I paused. The residents were looking at me. I knew they were counting on me to tell Hannah to be a good little girl and let them do what they needed to do. I remembered the Michigan doctor’s diagnosis: manipulative, overindulged two-year-old. I realized these doctors might think the same thing. I didn’t care; if any person in this world deserved respect, it was Hannah. I looked at the guy with the stethoscope.
“She’s right,” I told him.
The resident frowned and tapped a finger absently on his clipboard. The other residents shifted their gaze to him.
“I have to examine you, Hannah,” he said finally. “Will you let me do it if I tell you my name?”
Hannah narrowed her eyes and looked first at him and then at me.
“Okay,” she said finally, “but all those other people have to leave.”
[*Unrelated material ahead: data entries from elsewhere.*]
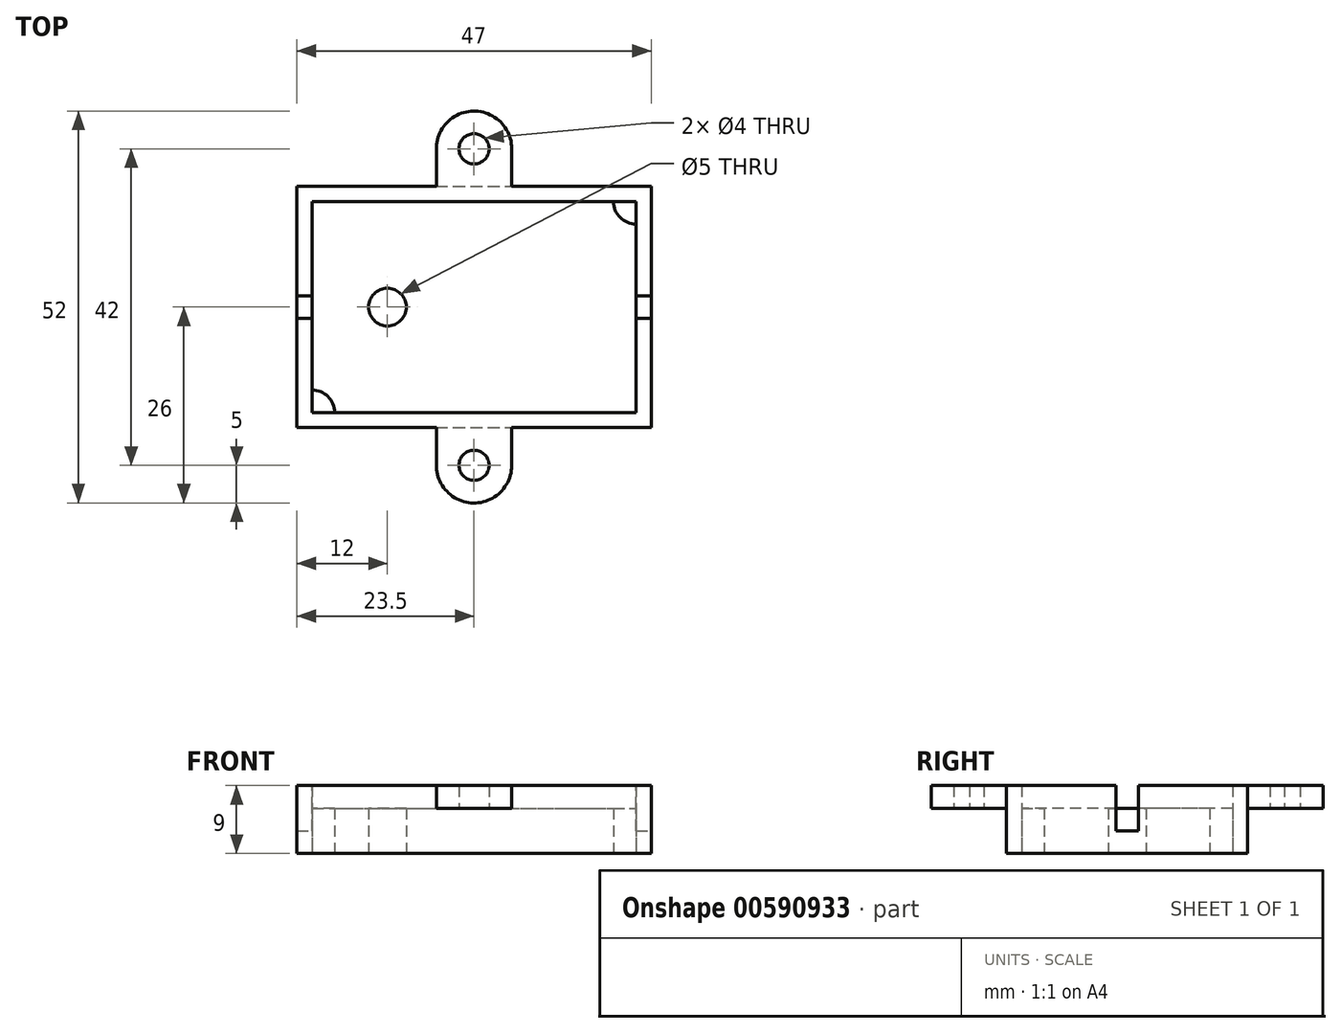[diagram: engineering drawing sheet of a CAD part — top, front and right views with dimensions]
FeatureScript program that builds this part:
annotation { "Feature Type Name" : "Feature", "Feature Type Description" : "" }
export const myFeature = defineFeature(function(context is Context, id is Id, definition is map)
    precondition{}
    {
        {
            var Q0;
            Q0=qCreatedBy(makeId("Top.planeOp"),FACE);
            var sketch = newSketch(context, id + "F0", { "sketchPlane" : qUnion([Q0])});
            skLineSegment(sketch, "E0.bottom", {"start": v(-23.5, 16) * mm, "end": v(23.5, 16) * mm});
            skLineSegment(sketch, "E0.top", {"start": v(-23.5, -16) * mm, "end": v(23.5, -16) * mm});
            skLineSegment(sketch, "E0.left", {"start": v(-23.5, 16) * mm, "end": v(-23.5, -16) * mm});
            skLineSegment(sketch, "E0.right", {"start": v(23.5, 16) * mm, "end": v(23.5, -16) * mm});
            skPoint(sketch, "E0.middle", {"position": v(0, 0) * mm});
            skLineSegment(sketch, "E1.0", {"start": v(-21.5, 14) * mm, "end": v(21.5, 14) * mm});
            skLineSegment(sketch, "E1.1", {"start": v(-21.5, 14) * mm, "end": v(-21.5, -14) * mm});
            skLineSegment(sketch, "E1.2", {"start": v(-21.5, -14) * mm, "end": v(21.5, -14) * mm});
            skLineSegment(sketch, "E1.3", {"start": v(21.5, 14) * mm, "end": v(21.5, -14) * mm});
            skCircle(sketch, "E2", {"center": v(-11.5, 0) * mm, "radius": 2.5 * mm});
            skArc(sketch, "E3", {"start": v(21.5, 11) * mm, "mid": v(19.38, 11.88) * mm, "end": v(18.5, 14) * mm});
            skArc(sketch, "E4.MirrorCS", {"start": v(21.5, -11) * mm, "mid": v(19.38, -11.88) * mm, "end": v(18.5, -14) * mm});
            skArc(sketch, "E5.MirrorCS", {"start": v(-21.5, 11) * mm, "mid": v(-19.38, 11.88) * mm, "end": v(-18.5, 14) * mm});
            skArc(sketch, "E6.MirrorCS", {"start": v(-21.5, -11) * mm, "mid": v(-19.38, -11.88) * mm, "end": v(-18.5, -14) * mm});
            skCircle(sketch, "E7", {"center": v(0, 21) * mm, "radius": 2 * mm});
            skArc(sketch, "E8", {"start": v(5, 20.97) * mm, "mid": v(-0.05, 26) * mm, "end": v(-5, 20.87) * mm});
            skLineSegment(sketch, "E9", {"start": v(5, 21.03) * mm, "end": v(5, 16) * mm});
            skLineSegment(sketch, "E10", {"start": v(-5, 20.87) * mm, "end": v(-5, 16) * mm});
            skLineSegment(sketch, "E11.MirrorCS", {"start": v(-5, -20.87) * mm, "end": v(-5, -16) * mm});
            skLineSegment(sketch, "E12.MirrorCS", {"start": v(5, -21.03) * mm, "end": v(5, -16) * mm});
            skCircle(sketch, "E13.MirrorC", {"center": v(0, -21) * mm, "radius": 2 * mm});
            skArc(sketch, "E14.MirrorCS", {"start": v(5, -20.97) * mm, "mid": v(-0.05, -26) * mm, "end": v(-5, -20.87) * mm});
            skSolve(sketch);
        }
        {
            var Q0;
            {var subQ8=sQuery(id+"F0.wireOp",EDGE,"E0.left");Q0=makeQuery(id+"F0.imprint","IMPRINT",FACE,{"disambiguationData":[TD([[makeQuery(id+"F0.imprint","IMPRINT",EDGE,{"derivedFrom":subQ8}),1.0]])]});}
            extrude(context, id + "F1", {"entities" : qUnion([Q0]), "depth" : 9 * mm, "offsetDistance" : 25 * mm});
        }
        {
            var Q0;
            Q0=makeQuery(id+"F0.imprint","IMPRINT",FACE,{"disambiguationData":[TD([[makeQuery(id+"F0.imprint","IMPRINT",EDGE,{"derivedFrom":sQuery(id+"F0.wireOp",EDGE,"E2")}),-1.0]])]});
            extrude(context, id + "F2", {"entities" : qUnion([Q0]), "operationType" : NewBodyOperationType.ADD, "depth" : 2 * mm, "offsetDistance" : 25 * mm});
        }
        {
            var Q0;
            {var subQ3=sQuery(id+"F0.wireOp",EDGE,"E5.MirrorCS");Q0=makeQuery(id+"F0.imprint","IMPRINT",FACE,{"disambiguationData":[TD([[makeQuery(id+"F0.imprint","IMPRINT",EDGE,{"derivedFrom":subQ3}),1.0]])]});}
            var Q1;
            {var subQ3=sQuery(id+"F0.wireOp",EDGE,"E3");Q1=makeQuery(id+"F0.imprint","IMPRINT",FACE,{"disambiguationData":[TD([[makeQuery(id+"F0.imprint","IMPRINT",EDGE,{"derivedFrom":subQ3}),-1.0]])]});}
            var Q2;
            {var subQ3=sQuery(id+"F0.wireOp",EDGE,"E4.MirrorCS");Q2=makeQuery(id+"F0.imprint","IMPRINT",FACE,{"disambiguationData":[TD([[makeQuery(id+"F0.imprint","IMPRINT",EDGE,{"derivedFrom":subQ3}),1.0]])]});}
            var Q3;
            {var subQ3=sQuery(id+"F0.wireOp",EDGE,"E6.MirrorCS");Q3=makeQuery(id+"F0.imprint","IMPRINT",FACE,{"disambiguationData":[TD([[makeQuery(id+"F0.imprint","IMPRINT",EDGE,{"derivedFrom":subQ3}),-1.0]])]});}
            extrude(context, id + "F3", {"entities" : qUnion([Q0, Q1, Q2, Q3]), "operationType" : NewBodyOperationType.ADD, "depth" : 6 * mm, "offsetDistance" : 25 * mm});
        }
        {
            var Q0;
            Q0=makeQuery(id+"F0.imprint","IMPRINT",FACE,{"disambiguationData":[TD([[makeQuery(id+"F0.imprint","IMPRINT",EDGE,{"derivedFrom":sQuery(id+"F0.wireOp",EDGE,"E7")}),-1.0]])]});
            var Q1;
            {var subQ1=sQuery(id+"F0.wireOp",EDGE,"E11.MirrorCS");Q1=makeQuery(id+"F0.imprint","IMPRINT",FACE,{"disambiguationData":[TD([[makeQuery(id+"F0.imprint","IMPRINT",EDGE,{"derivedFrom":subQ1}),-1.0]])]});}
            extrude(context, id + "F4", {"entities" : qUnion([Q0, Q1]), "operationType" : NewBodyOperationType.ADD, "depth" : 9 * mm, "offsetDistance" : 25 * mm, "hasSecondDirection" : true, "secondDirectionOppositeDirection" : false, "secondDirectionDepth" : 6 * mm});
        }
        {
            var Q0;
            {var subQ0=sQuery(id+"F0.wireOp",EDGE,"E0.top");var subQ1=sQuery(id+"F0.wireOp",EDGE,"E0.bottom");Q0=makeQuery(id+"F4.boolean.opBoolean","MERGE",FACE,{"derivedFrom":[makeQuery(id+"F1.opExtrude","CAP_FACE",FACE,{"disambiguationData":[OSD([subQ1,subQ0,sQuery(id+"F0.wireOp",EDGE,"E0.left"),sQuery(id+"F0.wireOp",EDGE,"E0.right"),sQuery(id+"F0.wireOp",EDGE,"E1.0"),sQuery(id+"F0.wireOp",EDGE,"E1.1"),sQuery(id+"F0.wireOp",EDGE,"E1.2"),sQuery(id+"F0.wireOp",EDGE,"E1.3")])],"isStart":false}),makeQuery(id+"F4.opExtrude","CAP_FACE",FACE,{"disambiguationData":[OSD([subQ1,sQuery(id+"F0.wireOp",EDGE,"E7"),sQuery(id+"F0.wireOp",EDGE,"E8"),sQuery(id+"F0.wireOp",EDGE,"E9"),sQuery(id+"F0.wireOp",EDGE,"E10")])],"isStart":false}),makeQuery(id+"F4.opExtrude","CAP_FACE",FACE,{"disambiguationData":[OSD([subQ0,sQuery(id+"F0.wireOp",EDGE,"E11.MirrorCS"),sQuery(id+"F0.wireOp",EDGE,"E12.MirrorCS"),sQuery(id+"F0.wireOp",EDGE,"E13.MirrorC"),sQuery(id+"F0.wireOp",EDGE,"E14.MirrorCS")])],"isStart":false})]});}
            var sketch = newSketch(context, id + "F5", { "sketchPlane" : qUnion([Q0])});
            skLineSegment(sketch, "E15.bottom", {"start": v(-27.5, 1.5) * mm, "end": v(27.5, 1.5) * mm});
            skLineSegment(sketch, "E15.top", {"start": v(-27.5, -1.5) * mm, "end": v(27.5, -1.5) * mm});
            skLineSegment(sketch, "E15.left", {"start": v(-27.5, 1.5) * mm, "end": v(-27.5, -1.5) * mm});
            skLineSegment(sketch, "E15.right", {"start": v(27.5, 1.5) * mm, "end": v(27.5, -1.5) * mm});
            skPoint(sketch, "E15.middle", {"position": v(0, 0) * mm});
            skSolve(sketch);
        }
        {
            var Q0;
            {var subQ0=sQuery(id+"F5.wireOp",EDGE,"E15.bottom");var subQ1=makeQuery(id+"F1.opExtrude","CAP_EDGE",EDGE,{"disambiguationData":[OSD([sQuery(id+"F0.wireOp",EDGE,"E0.left")])],"isStart":false});var subQ2=makeQuery(id+"F5.imprint","INTERSECT",VERTEX,{"derivedFrom":[subQ1,subQ0]});Q0=makeQuery(id+"F5.imprint","IMPRINT",FACE,{"disambiguationData":[TD([[makeQuery(id+"F5.imprint","IMPRINT",EDGE,{"disambiguationData":[TD([[subQ2,-1.0]])],"derivedFrom":subQ0}),-1.0]])]});}
            var Q1;
            {var subQ0=sQuery(id+"F5.wireOp",EDGE,"E15.bottom");var subQ1=makeQuery(id+"F1.opExtrude","CAP_EDGE",EDGE,{"disambiguationData":[OSD([sQuery(id+"F0.wireOp",EDGE,"E0.right")])],"isStart":false});var subQ2=makeQuery(id+"F5.imprint","INTERSECT",VERTEX,{"derivedFrom":[subQ1,subQ0]});Q1=makeQuery(id+"F5.imprint","IMPRINT",FACE,{"disambiguationData":[TD([[makeQuery(id+"F5.imprint","IMPRINT",EDGE,{"disambiguationData":[TD([[subQ2,1.0]])],"derivedFrom":subQ0}),-1.0]])]});}
            extrude(context, id + "F6", {"entities" : qUnion([Q0, Q1]), "operationType" : NewBodyOperationType.REMOVE, "oppositeDirection" : true, "depth" : 6 * mm, "offsetDistance" : 25 * mm});
        }
    });
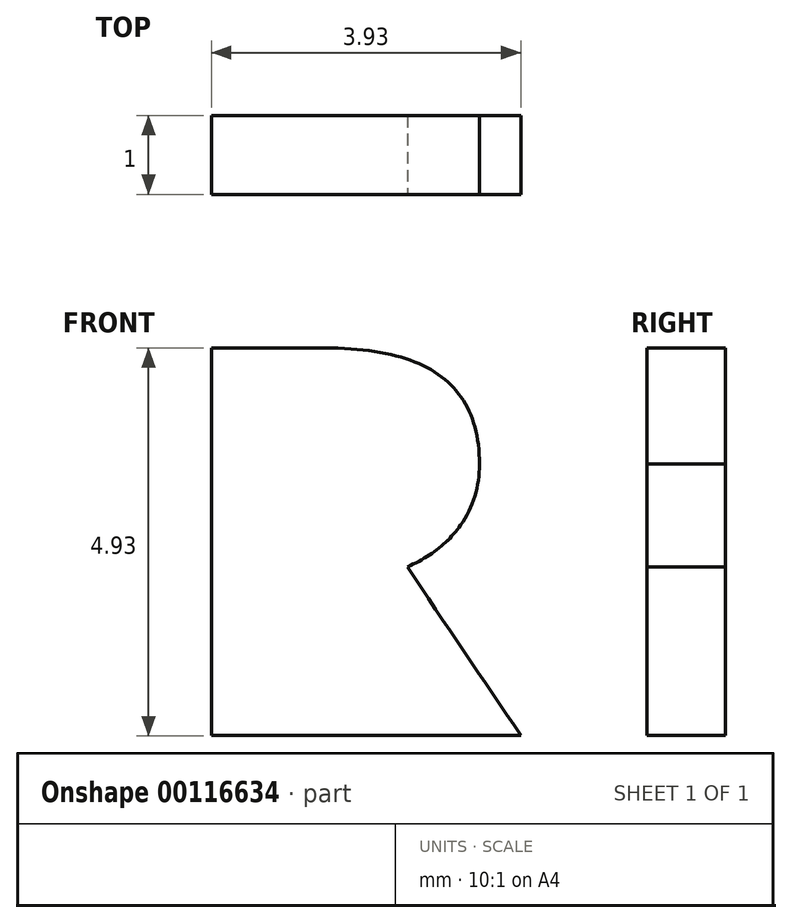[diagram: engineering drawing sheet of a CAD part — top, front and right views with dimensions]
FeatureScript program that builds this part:
annotation { "Feature Type Name" : "Feature", "Feature Type Description" : "" }
export const myFeature = defineFeature(function(context is Context, id is Id, definition is map)
    precondition{}
    {
        {
            var Q0;
            Q0=qCreatedBy(makeId("Front.planeOp"),FACE);
            var sketch = newSketch(context, id + "F0", { "sketchPlane" : qUnion([Q0])});
            skLineSegment(sketch, "E0", {"start": v(0, 3.96) * mm, "end": v(0, 0.17) * mm, "construction": true});
            skLineSegment(sketch, "E1", {"start": v(-5.17, 0) * mm, "end": v(4.3, 0) * mm, "construction": true});
            skText(sketch, "E2", { "text": "R", "fontName": "OpenSans-Bold.ttf"});
            skLineSegment(sketch, "E3.bottom", {"start": v(-3.6, 3.96) * mm, "end": v(3.6, 3.96) * mm});
            skLineSegment(sketch, "E3.top", {"start": v(-3.6, -3.96) * mm, "end": v(3.6, -3.96) * mm});
            skLineSegment(sketch, "E3.left", {"start": v(-3.6, 3.96) * mm, "end": v(-3.6, -3.96) * mm});
            skLineSegment(sketch, "E3.right", {"start": v(3.6, 3.96) * mm, "end": v(3.6, -3.96) * mm});
            skPoint(sketch, "E4", {"position": v(-3.6, 0) * mm});
            skLineSegment(sketch, "E5", {"start": v(-2.5, -2.76) * mm, "end": v(2.5, -2.76) * mm});
            const initialGuessF0  = {"E2": [-0.0025, -0.00276, 1, 0, 0.00497]};
            skSetInitialGuess(sketch, initialGuessF0);
            skSolve(sketch);
        }
        {
            var Q0;
            Q0=makeQuery(id+"F0.imprint","IMPRINT",FACE,{"disambiguationData":[TD([[makeQuery(id+"F0.imprint","IMPRINT",EDGE,{"derivedFrom":sQuery(id+"F0.wireOp",EDGE,"E2.sketch_text.stroke-0")}),-1.0]])]});
            var Q1;
            Q1=makeQuery(id+"F0.imprint","IMPRINT",FACE,{"disambiguationData":[TD([[makeQuery(id+"F0.imprint","IMPRINT",EDGE,{"derivedFrom":sQuery(id+"F0.wireOp",EDGE,"E2.sketch_text.stroke-0")}),1.0]])]});
            var Q2;
            {var subQ0=sQuery(id+"F0.wireOp",EDGE,"E2.sketch_text.stroke-7");Q2=makeQuery(id+"F0.imprint","IMPRINT",FACE,{"disambiguationData":[TD([[makeQuery(id+"F0.imprint","IMPRINT",EDGE,{"derivedFrom":subQ0}),1.0]])]});}
            extrude(context, id + "F1", {"entities" : qUnion([Q0, Q1, Q2]), "oppositeDirection" : true, "depth" : 1 * mm});
        }
    });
He nodded. The others turned and filed out of the room. When the last person had left, the resident raised his stethoscope and leaned over Hannah. She stopped him.
“What’s your name?” she asked.
“Dr. Fiorelli,” he said, smiling.
“No, your real name,” she said, totally exasperated.
“Tony,” he replied, grinning now from ear to ear.
“Oh, Dr. Tony,” she said, settling back on the pillows. “That’s a nice name.”
Dr. Tony must have spread the word. From that day on, no more than three or four residents entered Hannah’s room at a time, and everyone who did introduced themselves to her using their real names.